• _PROVIDED MATERIAL_:

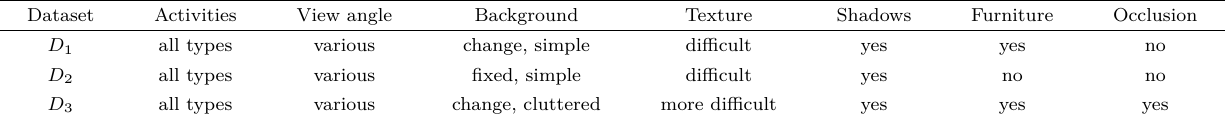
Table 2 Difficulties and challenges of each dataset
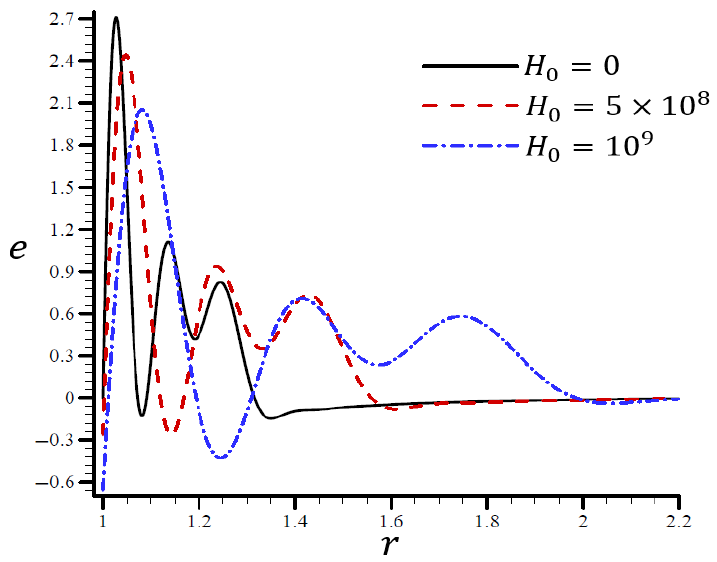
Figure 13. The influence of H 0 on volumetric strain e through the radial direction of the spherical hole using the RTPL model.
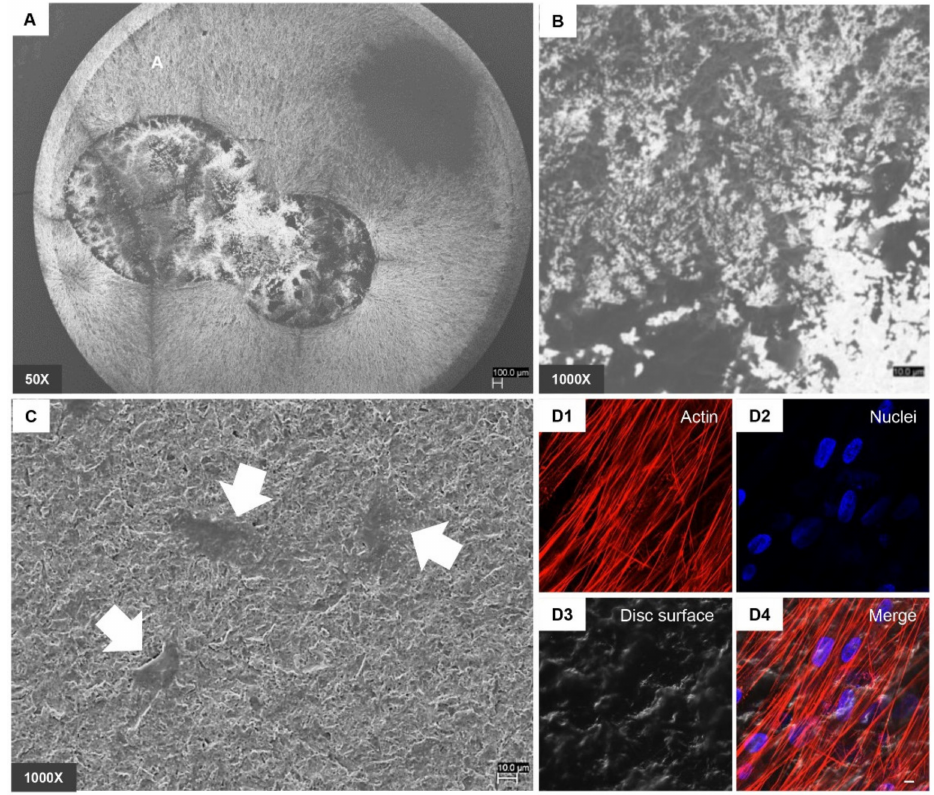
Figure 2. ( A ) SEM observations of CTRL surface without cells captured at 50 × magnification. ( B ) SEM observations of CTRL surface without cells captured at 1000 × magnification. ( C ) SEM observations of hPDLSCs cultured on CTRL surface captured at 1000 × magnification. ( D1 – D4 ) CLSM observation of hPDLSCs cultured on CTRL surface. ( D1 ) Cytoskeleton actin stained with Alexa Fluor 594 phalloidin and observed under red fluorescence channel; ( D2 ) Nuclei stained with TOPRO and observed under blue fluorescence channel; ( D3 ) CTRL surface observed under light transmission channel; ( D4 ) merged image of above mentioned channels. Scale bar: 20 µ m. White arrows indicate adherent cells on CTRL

• _PROBLEM STATEMENT_: Please repeat the lines above from the line containing "Figure 13. The" through the final line, both included, exactly as they stand and without pictures.

• _ANSWER SPACE_:
Figure 13. The influence of H 0 on volumetric strain e through the radial direction of the spherical hole using the RTPL model.
Figure 2. ( A ) SEM observations of CTRL surface without cells captured at 50 × magnification. ( B ) SEM observations of CTRL surface without cells captured at 1000 × magnification. ( C ) SEM observations of hPDLSCs cultured on CTRL surface captured at 1000 × magnification. ( D1 – D4 ) CLSM observation of hPDLSCs cultured on CTRL surface. ( D1 ) Cytoskeleton actin stained with Alexa Fluor 594 phalloidin and observed under red fluorescence channel; ( D2 ) Nuclei stained with TOPRO and observed under blue fluorescence channel; ( D3 ) CTRL surface observed under light transmission channel; ( D4 ) merged image of above mentioned channels. Scale bar: 20 µ m. White arrows indicate adherent cells on CTRL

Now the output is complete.